DD doesn't like milk & I have tried cereal but she doesn't like it. Even breakfast bars have soy in them. She usually has scrambled egg or toast for breakfast but I need other ideas of what she can have especially snacks.

The reaction is a very red rash not long after eating & nausea or vomiting. The Dr said she doesn't need an epi pen.

DD is a bit underweight but her height is ok.

BarbarianMum Tue 05-Jan-16 14:45:54

I was going to say that bread will be the hardest thing (here in the UK it is all full of the stuff) but actually it crops up in all sorts of processed foods - margarine, biscuits, sausages etc

For snacks - fruit, veg sticks, nuts, some crisps, some yogurts, home made cake/ biscuits.

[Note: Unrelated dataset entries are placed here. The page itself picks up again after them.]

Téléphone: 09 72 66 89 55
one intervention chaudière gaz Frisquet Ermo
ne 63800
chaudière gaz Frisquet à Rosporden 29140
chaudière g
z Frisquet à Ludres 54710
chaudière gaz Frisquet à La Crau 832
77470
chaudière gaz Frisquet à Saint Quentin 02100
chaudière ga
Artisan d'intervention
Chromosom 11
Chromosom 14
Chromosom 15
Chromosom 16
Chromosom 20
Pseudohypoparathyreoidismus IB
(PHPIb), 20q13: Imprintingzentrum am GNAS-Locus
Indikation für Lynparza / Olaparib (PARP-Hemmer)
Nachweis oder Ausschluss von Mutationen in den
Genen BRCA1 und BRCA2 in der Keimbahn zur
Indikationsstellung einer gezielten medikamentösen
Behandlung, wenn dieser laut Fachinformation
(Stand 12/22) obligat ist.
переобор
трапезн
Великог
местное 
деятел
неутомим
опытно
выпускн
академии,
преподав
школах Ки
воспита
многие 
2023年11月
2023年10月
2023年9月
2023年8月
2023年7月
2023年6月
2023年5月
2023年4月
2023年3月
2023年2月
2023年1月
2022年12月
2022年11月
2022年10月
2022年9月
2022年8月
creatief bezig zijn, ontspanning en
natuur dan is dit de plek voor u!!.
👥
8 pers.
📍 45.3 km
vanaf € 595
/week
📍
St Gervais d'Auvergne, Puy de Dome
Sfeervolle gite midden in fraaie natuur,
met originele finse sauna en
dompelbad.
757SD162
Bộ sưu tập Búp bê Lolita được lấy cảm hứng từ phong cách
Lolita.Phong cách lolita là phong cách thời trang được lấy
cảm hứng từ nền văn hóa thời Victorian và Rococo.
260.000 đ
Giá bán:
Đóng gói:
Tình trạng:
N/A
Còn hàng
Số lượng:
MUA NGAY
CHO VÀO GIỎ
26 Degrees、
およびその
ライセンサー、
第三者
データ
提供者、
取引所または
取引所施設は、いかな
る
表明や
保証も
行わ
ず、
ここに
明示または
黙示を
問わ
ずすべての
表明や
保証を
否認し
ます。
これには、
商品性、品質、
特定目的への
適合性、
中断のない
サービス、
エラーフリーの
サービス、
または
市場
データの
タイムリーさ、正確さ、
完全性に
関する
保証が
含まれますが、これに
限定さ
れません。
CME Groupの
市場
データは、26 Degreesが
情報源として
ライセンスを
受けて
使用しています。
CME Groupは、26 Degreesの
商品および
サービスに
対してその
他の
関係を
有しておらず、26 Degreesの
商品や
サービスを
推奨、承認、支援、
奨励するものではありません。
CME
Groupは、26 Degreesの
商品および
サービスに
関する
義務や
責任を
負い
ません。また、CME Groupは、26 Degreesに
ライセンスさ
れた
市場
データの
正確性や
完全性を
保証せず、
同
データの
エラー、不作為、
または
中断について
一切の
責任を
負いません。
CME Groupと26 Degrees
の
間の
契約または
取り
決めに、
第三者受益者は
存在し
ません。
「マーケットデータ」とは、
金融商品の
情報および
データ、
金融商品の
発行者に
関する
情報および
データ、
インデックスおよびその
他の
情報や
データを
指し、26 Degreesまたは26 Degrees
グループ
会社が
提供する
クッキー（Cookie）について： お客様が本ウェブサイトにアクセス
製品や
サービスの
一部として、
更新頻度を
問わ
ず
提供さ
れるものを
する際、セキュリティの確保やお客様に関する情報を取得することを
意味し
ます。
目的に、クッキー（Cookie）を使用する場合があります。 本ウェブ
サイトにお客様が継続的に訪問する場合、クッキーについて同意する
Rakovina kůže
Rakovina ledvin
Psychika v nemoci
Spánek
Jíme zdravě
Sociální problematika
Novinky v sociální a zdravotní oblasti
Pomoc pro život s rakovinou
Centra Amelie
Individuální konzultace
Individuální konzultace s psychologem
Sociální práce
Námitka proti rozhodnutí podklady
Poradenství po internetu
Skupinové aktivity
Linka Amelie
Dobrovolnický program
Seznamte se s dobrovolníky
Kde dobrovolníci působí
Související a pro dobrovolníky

Remember to check for soy sauce - also in lots of preprepared foods.

Sympathy, it's a tough one. But if you cook from scratch there is lots she can have (pancakes for breakfast?)

crackedphone Thu 07-Jan-16 19:01:31

we brought a breadmaker when my daughter had a soy allergy.

new York bagels and wraps tend to be soya free rather than loaves of bread.

good luck, tricky allergy to have.

Aquamarine70 Sun 10-Jan-16 14:12:14

DD seems to be ok with bread. I have been giving her sticks of carrot & cucumber for snacks & found a dip that doesn't contain soy. I found some pikelets that she can have too.
The allergy specialist can't give us an appt until May. I have called my Dr to see if we can get an earlier appt with someone else. We can't see the dietician until DD had seen the allergy specialist.
DD also reacts to any type of black berry, paprika, pineapple & cinnamon. It's hard checking the labels on everything.
She is allergic to cat fur & feathers which also triggers her asthma.